§ **Exercise directions**
List every line in the records below that contains the string "произведении", treating uppercase and lowercase as different.
---
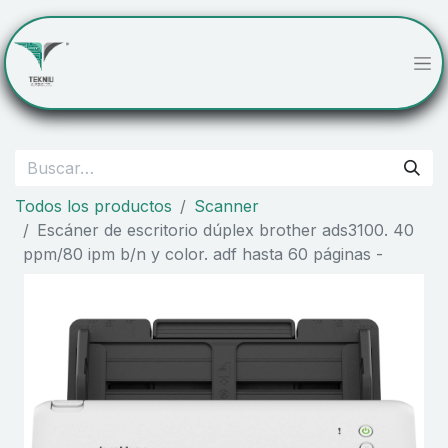
Todos los productos
Scanner
Escáner de escritorio dúplex brother ads3100. 40
ppm/80 ipm b/n y color. adf hasta 60 páginas -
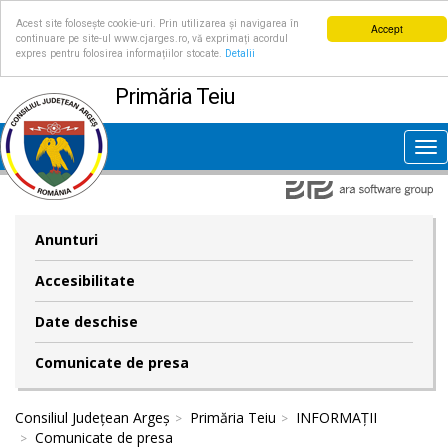
Acest site folosește cookie-uri. Prin utilizarea și navigarea în
Accept
continuare pe site-ul www.cjarges.ro, vă exprimați acordul
expres pentru folosirea informațiilor stocate.
Detalii
Primăria Teiu
Tog
nav
Anunturi
Accesibilitate
Date deschise
Comunicate de presa
Consiliul Județean Argeș
Primăria Teiu
INFORMAȚII
Comunicate de presa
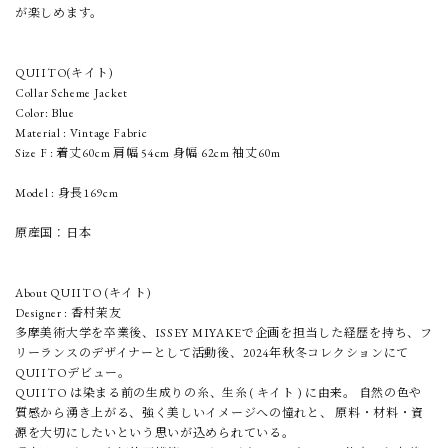
が楽しめます。
QUIITO(キイト)
Collar Scheme Jacket
Color: Blue
Material : Vintage Fabric
Size F : 着丈60cm 肩幅 54cm 身幅 62cm 袖丈60m
Model : 身長169cm
原産国：日本
About QUIITO (キイト)
Designer : 香村茉友
多摩美術大学を卒業後、ISSEY MIYAKEで企画を担当した経歴を持ち、フ
リーランスのデザイナーとして活動後、2024年秋冬コレクションにて
QUIITOデビュー。
QUIITO は染まる前の生成りの糸、生糸 ( キイト ) に由来。 自然の色や
質感から湧き上がる、強く美しいイメージへの憧れと、 原料・材料・資
源を大切にしたいという思いが込められている。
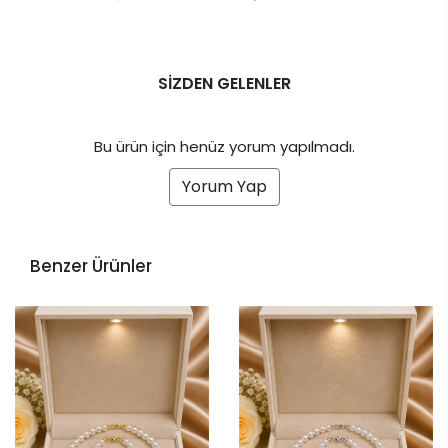
SİZDEN GELENLER
Bu ürün için henüz yorum yapılmadı.
Yorum Yap
Benzer Ürünler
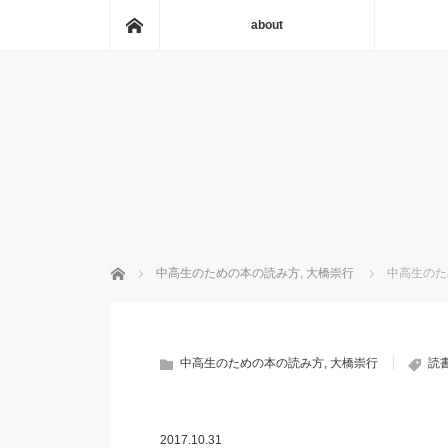
ホーム
about
ホーム
中高生のための本の読み方
,
大橋崇行
中高生のた
中高生のための本の読み方
,
大橋崇行
読
2017.10.31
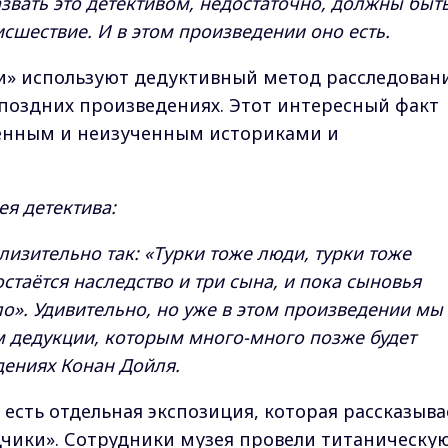
азвать это детективом, недостаточно, должны быт
исшествие. И в этом произведении оно есть.
ки» используют дедуктивный метод расследовани
поздних произведениях. Этот интересный факт
ченным и неизученным историками и
ея детектива:
изительно так: «Турки тоже люди, турки тоже
остаётся наследство и три сына, и пока сыновья
ло». Удивительно, но уже в этом произведении мы
 дедукции, которым много-много позже будет
дениях Конан Дойля.
есть отдельная экспозиция, которая рассказыва
дчики». Сотрудники музея провели титаническу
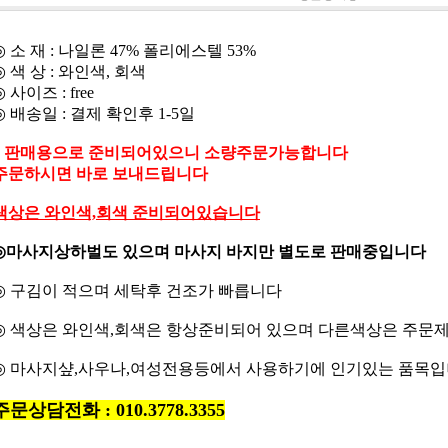
◎
소 재 : 나일론 47% 폴리에스텔 53%
◎
색 상 : 와인색, 회색
◎
사이즈 : free
◎
배송일 : 결제 확인후 1-5일
* 판매용으로 준비되어있으니 소량주문가능합니다
주문하시면 바로 보내드립니다
색상은 와인색,회색 준비되어있습니다
◎
마사지상하벌도 있으며 마사지 바지만 별도로 판매중입니다
◎
구김이 적으며 세탁후 건조가 빠릅니다
◎
색상은 와인색,회색은 항상준비되어 있으며 다른색상은 주문
◎
마사지샾,사우나,여성전용등에서 사용하기에 인기있는 품목
주문상담전화 : 010.3778.3355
---
§ **Answer to the exercise**
исшествие. И в этом произведении оно есть.
ло». Удивительно, но уже в этом произведении мы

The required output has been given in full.